=== Document segment ===
# # # #

Diagrams Showing Polarization of Metals
Note that most charge buildup is typically on the ends of the metal, but that there is also a small amount of charge on the
sides as well.
Compare these conventions to the convention we used earlier to show the individual atoms or molecules polarize in an insulator.
Polarized and/or Charged
Take care to use technical terms precisely. The metal block shown in Figure 15.28 is polarized. It is not charged; its net charge is still zero.
Net Electric Field in a Metal Goes to Zero in Equilibrium
The reasoning process that we went through when considering the polarization of ionic solutions applies equally well to metals,
or to any conductor. We used proof by contradiction to demonstrate that in equilibrium the net electric field inside a conductor
must be zero (because if it were not zero, mobile charged particles would move under the influence of the field, and the system
would not be in equilibrium).
It is intriguing that it is possible for mobile charges to rearrange themselves in such a way that the net electric field
is zero not just at one single location, but also at every location inside the metal. It would be a very difficult problem
for us to calculate exactly where to place charged particles to make a net field of zero inside a metal object, but in fact
the many mobile charges do rearrange in just such a way as to accomplish this. It can be shown that it is because of the 1/r2 distance dependence of the electric field that this is possible—if the exponent were not exactly 2.0, the world would be
quite different.
When equilibrium is reached in a metal, things are essentially unchanged in the interior of the metal. There is no excess
charge—we still have a uniform sea of electrons filling the space around the positive atomic core. The net electric field
inside the metal, which is the sum of the applied field and the field due to the charge buildup on the edges of the metal,
is still zero.

# # # #

=== Information provided ===
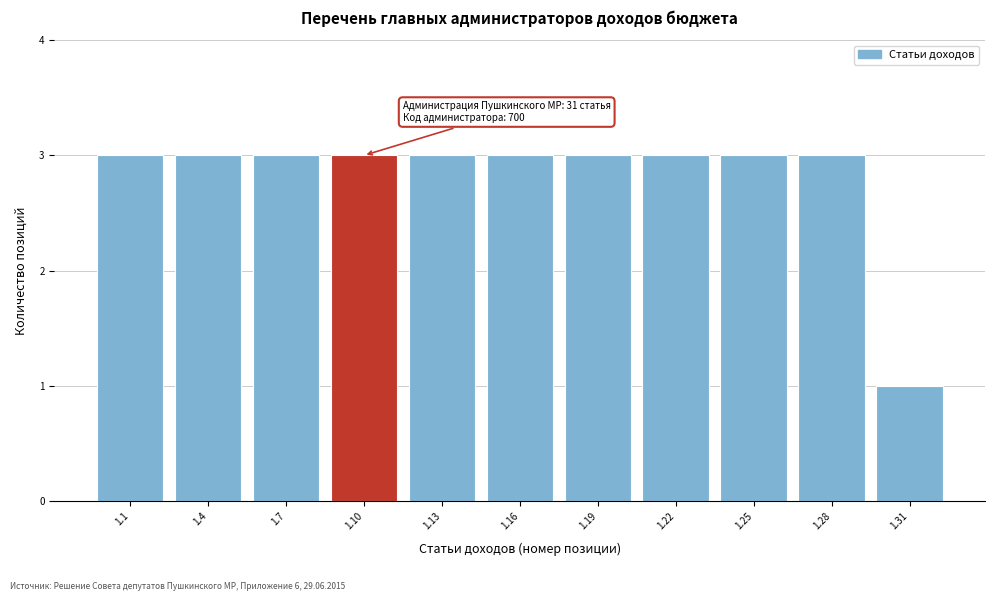

Reading right to left, extract all data points from this chart.

1.31=1	1.28=3	1.25=3	1.22=3	1.19=3	1.16=3	1.13=3	1.10=3	1.7=3	1.4=3	1.1=3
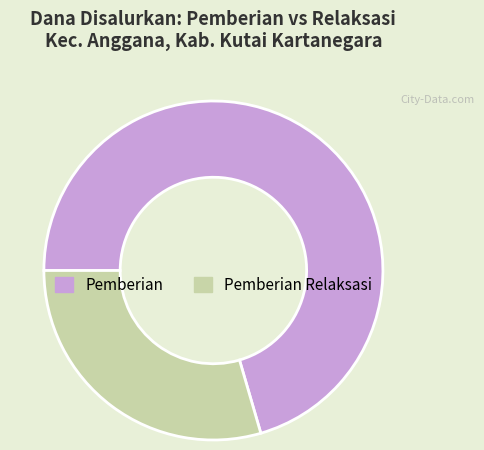

Is there any slice that represents more than half of the pie?

Yes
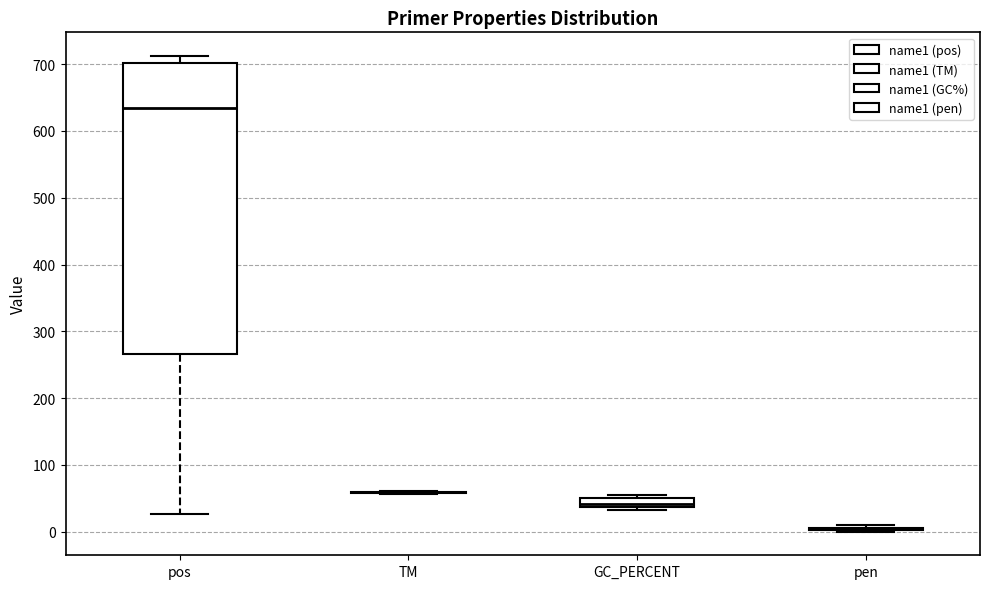

Where is the lower edge of the box for GC_PERCENT on the y-axis? The values are not printed on the chart, so give them approximately, as read against the axis.

40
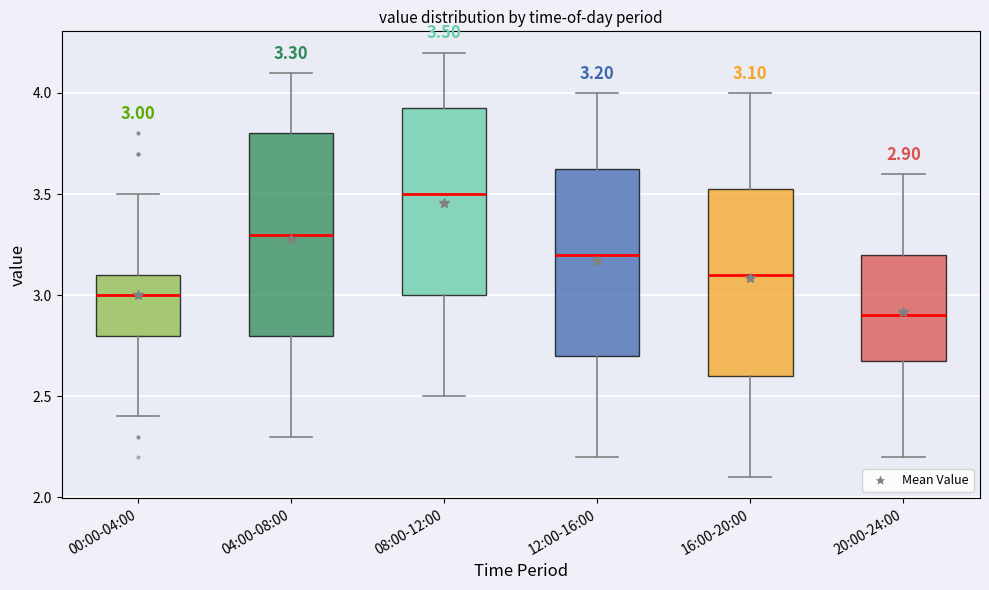

Which box is the tallest, from its lower edge to its upper edge?

04:00-08:00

# # # #

=== Written task A ===
In the passage on polarization of metals, reproduce the section starting at "Compare these conventions" and ending at "be in equilibrium).", substituting "conducting object" for each occurrence of "conductor".
=== Written task B ===
Condense the paragraph of the polarization passage that begins "When equilibrium is reached in a metal" into a short bulleted list that keeps its main facts.

=== Written solution A ===
Compare these conventions to the convention we used earlier to show the individual atoms or molecules polarize in an insulator.
Polarized and/or Charged
Take care to use technical terms precisely. The metal block shown in Figure 15.28 is polarized. It is not charged; its net charge is still zero.
Net Electric Field in a Metal Goes to Zero in Equilibrium
The reasoning process that we went through when considering the polarization of ionic solutions applies equally well to metals,
or to any conducting object. We used proof by contradiction to demonstrate that in equilibrium the net electric field inside a conducting object
must be zero (because if it were not zero, mobile charged particles would move under the influence of the field, and the system
would not be in equilibrium).

=== Written solution B ===
- At equilibrium, the interior of the metal is essentially unchanged.
- The interior holds no excess charge, and a uniform sea of electrons still fills the space around the positive atomic core.
- The net electric field inside the metal is the sum of the applied field and the field from the charge buildup on the metal's edges, and it remains zero.